How To Do A Wireless Mic Sound Check
Use of wireless microphones requires a special sort of "sound check", one that is very different than what most sound people do during their usual pre show-routine.
Conventional sound checks are designed to let the sound person determine that all sound system components are working, that the performers can hear themselves and that they can hear each other. Finally, the sound tech is able to "tune" the sound system so that it sounds good in the performance space.
All of this applies to wireless mics as well. Determining that they are working, sound good, and can be heard by anyone on stage that needs those inputs in their monitor mix is pretty straightforward and is done much the same as it is done for wired mics.

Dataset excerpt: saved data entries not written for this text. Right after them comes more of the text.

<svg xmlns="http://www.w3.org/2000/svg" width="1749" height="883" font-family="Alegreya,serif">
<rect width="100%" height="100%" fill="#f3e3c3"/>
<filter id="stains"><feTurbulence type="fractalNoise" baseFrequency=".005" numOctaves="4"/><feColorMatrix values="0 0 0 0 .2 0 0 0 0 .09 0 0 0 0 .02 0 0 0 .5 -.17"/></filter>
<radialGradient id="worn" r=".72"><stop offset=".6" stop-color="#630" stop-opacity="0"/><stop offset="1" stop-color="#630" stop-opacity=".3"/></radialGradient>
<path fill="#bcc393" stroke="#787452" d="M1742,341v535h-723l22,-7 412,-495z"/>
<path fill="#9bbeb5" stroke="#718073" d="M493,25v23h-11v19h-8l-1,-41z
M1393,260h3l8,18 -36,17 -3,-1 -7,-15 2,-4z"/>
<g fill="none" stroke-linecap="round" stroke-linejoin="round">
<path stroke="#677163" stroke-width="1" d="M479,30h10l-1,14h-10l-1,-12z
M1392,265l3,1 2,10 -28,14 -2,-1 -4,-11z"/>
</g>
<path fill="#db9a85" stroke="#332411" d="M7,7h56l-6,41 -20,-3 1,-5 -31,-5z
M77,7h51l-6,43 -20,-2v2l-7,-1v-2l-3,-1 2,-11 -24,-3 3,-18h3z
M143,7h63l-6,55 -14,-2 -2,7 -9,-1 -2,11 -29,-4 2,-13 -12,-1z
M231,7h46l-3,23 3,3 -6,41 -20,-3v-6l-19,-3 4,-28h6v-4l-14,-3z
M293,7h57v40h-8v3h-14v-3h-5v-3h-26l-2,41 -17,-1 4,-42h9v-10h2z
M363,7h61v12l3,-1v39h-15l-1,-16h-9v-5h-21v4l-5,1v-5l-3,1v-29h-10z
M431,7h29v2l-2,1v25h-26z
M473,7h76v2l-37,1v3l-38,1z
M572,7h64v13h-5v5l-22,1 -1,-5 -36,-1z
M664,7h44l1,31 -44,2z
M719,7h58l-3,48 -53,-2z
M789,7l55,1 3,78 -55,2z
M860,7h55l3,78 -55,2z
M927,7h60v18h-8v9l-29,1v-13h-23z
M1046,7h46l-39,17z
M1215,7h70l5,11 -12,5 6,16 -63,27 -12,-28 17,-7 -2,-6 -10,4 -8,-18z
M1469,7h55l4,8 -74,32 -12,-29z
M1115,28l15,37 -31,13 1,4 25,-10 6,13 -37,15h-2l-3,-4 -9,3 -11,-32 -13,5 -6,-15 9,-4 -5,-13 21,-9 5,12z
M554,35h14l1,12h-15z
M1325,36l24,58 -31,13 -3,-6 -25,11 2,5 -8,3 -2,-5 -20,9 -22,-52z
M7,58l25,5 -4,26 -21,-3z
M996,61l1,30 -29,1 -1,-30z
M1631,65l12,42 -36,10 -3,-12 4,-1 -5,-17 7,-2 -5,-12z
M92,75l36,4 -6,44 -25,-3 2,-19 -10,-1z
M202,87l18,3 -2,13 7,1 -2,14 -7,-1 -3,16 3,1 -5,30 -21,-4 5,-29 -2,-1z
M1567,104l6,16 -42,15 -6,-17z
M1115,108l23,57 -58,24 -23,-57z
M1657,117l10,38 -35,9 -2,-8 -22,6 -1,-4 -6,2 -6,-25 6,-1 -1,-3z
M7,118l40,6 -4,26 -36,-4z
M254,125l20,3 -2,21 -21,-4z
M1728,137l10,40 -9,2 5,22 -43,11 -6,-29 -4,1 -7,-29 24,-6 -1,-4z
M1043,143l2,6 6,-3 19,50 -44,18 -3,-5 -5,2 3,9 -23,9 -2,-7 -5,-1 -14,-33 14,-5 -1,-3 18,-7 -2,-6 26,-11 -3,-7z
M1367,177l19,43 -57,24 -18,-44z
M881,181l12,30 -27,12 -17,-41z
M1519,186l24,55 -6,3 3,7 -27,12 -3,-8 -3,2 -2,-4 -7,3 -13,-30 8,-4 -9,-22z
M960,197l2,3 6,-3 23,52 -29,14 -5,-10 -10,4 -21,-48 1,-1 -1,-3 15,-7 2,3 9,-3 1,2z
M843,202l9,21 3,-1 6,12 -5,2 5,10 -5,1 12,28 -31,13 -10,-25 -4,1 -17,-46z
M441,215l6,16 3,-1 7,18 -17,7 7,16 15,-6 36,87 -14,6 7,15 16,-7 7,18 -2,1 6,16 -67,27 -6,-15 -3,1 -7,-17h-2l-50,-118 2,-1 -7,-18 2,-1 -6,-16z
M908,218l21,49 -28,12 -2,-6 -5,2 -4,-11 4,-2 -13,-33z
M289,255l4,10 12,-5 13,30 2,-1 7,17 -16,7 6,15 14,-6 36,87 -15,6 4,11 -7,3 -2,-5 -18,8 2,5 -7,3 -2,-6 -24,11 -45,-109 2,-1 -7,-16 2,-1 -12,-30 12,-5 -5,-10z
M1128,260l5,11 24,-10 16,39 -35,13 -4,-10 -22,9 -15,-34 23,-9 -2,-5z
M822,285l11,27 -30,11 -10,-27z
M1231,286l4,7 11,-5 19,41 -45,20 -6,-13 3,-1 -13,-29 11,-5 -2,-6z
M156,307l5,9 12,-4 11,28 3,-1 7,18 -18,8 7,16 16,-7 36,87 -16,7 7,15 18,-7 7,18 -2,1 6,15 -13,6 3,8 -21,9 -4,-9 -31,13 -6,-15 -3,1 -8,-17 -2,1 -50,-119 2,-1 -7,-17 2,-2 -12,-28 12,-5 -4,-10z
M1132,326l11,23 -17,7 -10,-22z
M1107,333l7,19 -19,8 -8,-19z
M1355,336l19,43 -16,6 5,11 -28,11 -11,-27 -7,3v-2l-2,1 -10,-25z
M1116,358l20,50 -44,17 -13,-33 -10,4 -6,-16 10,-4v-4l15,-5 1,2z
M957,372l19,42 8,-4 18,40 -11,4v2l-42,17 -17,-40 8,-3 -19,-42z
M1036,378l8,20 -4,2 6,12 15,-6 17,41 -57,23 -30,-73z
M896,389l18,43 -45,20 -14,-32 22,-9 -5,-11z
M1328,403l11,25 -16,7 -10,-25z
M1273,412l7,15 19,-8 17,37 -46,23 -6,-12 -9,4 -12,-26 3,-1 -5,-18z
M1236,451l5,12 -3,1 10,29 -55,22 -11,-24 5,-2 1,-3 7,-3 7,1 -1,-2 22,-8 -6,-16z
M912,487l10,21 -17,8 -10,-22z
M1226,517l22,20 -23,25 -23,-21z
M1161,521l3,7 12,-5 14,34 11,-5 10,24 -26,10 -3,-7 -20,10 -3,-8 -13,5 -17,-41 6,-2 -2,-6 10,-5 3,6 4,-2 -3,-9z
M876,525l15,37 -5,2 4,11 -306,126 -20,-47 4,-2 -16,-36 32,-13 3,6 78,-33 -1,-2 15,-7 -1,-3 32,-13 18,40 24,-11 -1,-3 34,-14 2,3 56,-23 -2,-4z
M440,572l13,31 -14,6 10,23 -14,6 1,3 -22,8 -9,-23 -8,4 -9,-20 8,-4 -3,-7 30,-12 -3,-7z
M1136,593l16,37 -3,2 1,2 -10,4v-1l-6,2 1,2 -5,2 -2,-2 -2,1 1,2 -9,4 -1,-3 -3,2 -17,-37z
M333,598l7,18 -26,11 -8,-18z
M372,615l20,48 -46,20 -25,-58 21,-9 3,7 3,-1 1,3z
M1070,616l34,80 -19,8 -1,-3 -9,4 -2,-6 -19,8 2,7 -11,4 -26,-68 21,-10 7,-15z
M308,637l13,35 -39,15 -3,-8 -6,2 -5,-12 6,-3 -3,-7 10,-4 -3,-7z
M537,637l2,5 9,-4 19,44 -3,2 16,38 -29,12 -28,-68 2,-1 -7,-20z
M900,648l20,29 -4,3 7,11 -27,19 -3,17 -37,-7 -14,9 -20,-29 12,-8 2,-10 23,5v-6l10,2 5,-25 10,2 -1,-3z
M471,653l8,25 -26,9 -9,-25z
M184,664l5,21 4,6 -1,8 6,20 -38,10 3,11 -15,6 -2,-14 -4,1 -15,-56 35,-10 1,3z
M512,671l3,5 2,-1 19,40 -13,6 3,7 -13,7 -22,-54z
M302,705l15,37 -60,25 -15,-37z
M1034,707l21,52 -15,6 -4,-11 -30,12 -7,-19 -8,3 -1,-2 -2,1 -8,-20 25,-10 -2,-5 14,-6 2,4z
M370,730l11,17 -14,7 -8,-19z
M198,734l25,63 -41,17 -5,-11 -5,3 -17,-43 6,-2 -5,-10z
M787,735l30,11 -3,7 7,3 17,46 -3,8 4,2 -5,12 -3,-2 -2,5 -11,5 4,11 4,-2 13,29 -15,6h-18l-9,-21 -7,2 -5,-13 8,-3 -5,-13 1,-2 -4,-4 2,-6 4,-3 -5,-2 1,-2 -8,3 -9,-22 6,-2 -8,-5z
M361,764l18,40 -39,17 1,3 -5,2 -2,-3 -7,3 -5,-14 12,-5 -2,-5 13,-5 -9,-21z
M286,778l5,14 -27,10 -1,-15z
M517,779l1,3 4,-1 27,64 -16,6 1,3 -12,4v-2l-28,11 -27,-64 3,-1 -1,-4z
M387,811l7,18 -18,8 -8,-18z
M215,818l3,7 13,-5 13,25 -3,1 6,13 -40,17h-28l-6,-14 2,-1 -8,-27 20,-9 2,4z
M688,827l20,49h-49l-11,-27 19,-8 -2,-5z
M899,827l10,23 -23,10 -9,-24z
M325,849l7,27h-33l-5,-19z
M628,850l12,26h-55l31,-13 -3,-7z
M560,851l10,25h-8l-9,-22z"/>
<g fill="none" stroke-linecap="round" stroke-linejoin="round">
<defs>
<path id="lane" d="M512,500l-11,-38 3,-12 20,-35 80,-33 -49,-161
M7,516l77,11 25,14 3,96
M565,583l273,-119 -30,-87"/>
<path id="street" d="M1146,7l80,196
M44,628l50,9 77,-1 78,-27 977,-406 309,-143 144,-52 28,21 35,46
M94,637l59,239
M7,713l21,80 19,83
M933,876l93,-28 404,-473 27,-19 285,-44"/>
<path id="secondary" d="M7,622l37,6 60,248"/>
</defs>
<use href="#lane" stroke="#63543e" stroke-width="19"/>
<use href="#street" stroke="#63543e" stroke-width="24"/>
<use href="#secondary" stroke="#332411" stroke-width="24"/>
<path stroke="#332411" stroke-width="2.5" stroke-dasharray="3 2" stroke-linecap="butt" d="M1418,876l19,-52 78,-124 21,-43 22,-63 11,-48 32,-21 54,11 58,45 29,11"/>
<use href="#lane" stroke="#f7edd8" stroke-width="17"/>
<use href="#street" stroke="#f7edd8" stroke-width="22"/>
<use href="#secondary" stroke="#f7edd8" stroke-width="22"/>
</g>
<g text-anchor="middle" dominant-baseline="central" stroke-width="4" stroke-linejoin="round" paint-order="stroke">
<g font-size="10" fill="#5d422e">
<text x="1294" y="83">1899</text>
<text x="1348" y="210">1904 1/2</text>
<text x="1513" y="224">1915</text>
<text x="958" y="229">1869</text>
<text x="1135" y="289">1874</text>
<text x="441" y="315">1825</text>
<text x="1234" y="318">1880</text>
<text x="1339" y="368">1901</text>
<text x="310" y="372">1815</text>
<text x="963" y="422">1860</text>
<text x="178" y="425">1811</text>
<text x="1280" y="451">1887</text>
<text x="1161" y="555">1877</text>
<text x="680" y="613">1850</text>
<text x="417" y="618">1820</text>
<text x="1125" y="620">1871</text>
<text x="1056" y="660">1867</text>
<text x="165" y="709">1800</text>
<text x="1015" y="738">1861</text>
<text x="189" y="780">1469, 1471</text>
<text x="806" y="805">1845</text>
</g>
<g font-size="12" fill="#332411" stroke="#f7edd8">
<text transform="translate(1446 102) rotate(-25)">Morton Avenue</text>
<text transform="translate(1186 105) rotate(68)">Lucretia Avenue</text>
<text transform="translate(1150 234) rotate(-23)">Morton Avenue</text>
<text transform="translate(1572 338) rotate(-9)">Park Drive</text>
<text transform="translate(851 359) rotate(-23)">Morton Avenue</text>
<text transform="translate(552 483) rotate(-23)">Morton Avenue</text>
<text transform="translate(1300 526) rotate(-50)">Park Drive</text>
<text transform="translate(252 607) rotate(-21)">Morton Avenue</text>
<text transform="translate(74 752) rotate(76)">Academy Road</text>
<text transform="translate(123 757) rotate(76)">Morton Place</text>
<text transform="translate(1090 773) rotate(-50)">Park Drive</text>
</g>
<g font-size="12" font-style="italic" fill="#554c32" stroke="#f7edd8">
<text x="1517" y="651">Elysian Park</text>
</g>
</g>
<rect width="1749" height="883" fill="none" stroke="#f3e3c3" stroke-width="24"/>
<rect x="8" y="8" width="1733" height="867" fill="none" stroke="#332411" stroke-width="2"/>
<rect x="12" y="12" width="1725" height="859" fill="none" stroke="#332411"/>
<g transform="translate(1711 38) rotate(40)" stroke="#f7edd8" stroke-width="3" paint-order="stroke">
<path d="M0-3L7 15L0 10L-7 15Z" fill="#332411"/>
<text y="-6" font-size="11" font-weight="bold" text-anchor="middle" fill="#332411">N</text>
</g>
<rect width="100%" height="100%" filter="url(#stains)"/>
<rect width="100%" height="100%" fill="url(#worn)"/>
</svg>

What lots of sound people forget is that the primary reason the mic is wireless is so that it won't be confined to a single location. That means that a thorough wireless mic sound check requires that the microphone be tested in all the locations where it might be used during the performance.
Sometimes, this test is best performed after the performers have finished their sound check. The sound person needs to have someone take the wireless mic and roam all over the stage (and any other location the performer might appear) to insure that there are no "drop outs". Even high quality wireless microphones can suffer periodic signal failure when a combination of direct and reflected radio waves cancel each other out when they reach the microphone receiver.
If you discover an area where a drop out occurs, a minor reconfiguration of the receiver antennae will usually solve the problem. If no simple fix can be found and the drop out or some other interference continues, it will be necessary for the performer to be warned to stay away from that spot.
Finally, the mic needs to be carried near the main speaker system(s) to determine how close a performer can get before feedback becomes a problem. If the sound person has a good idea where these "off limits" zones occur, then he or she can be ready to lower the mic volume or even mute it if the performer wanders into a danger zone.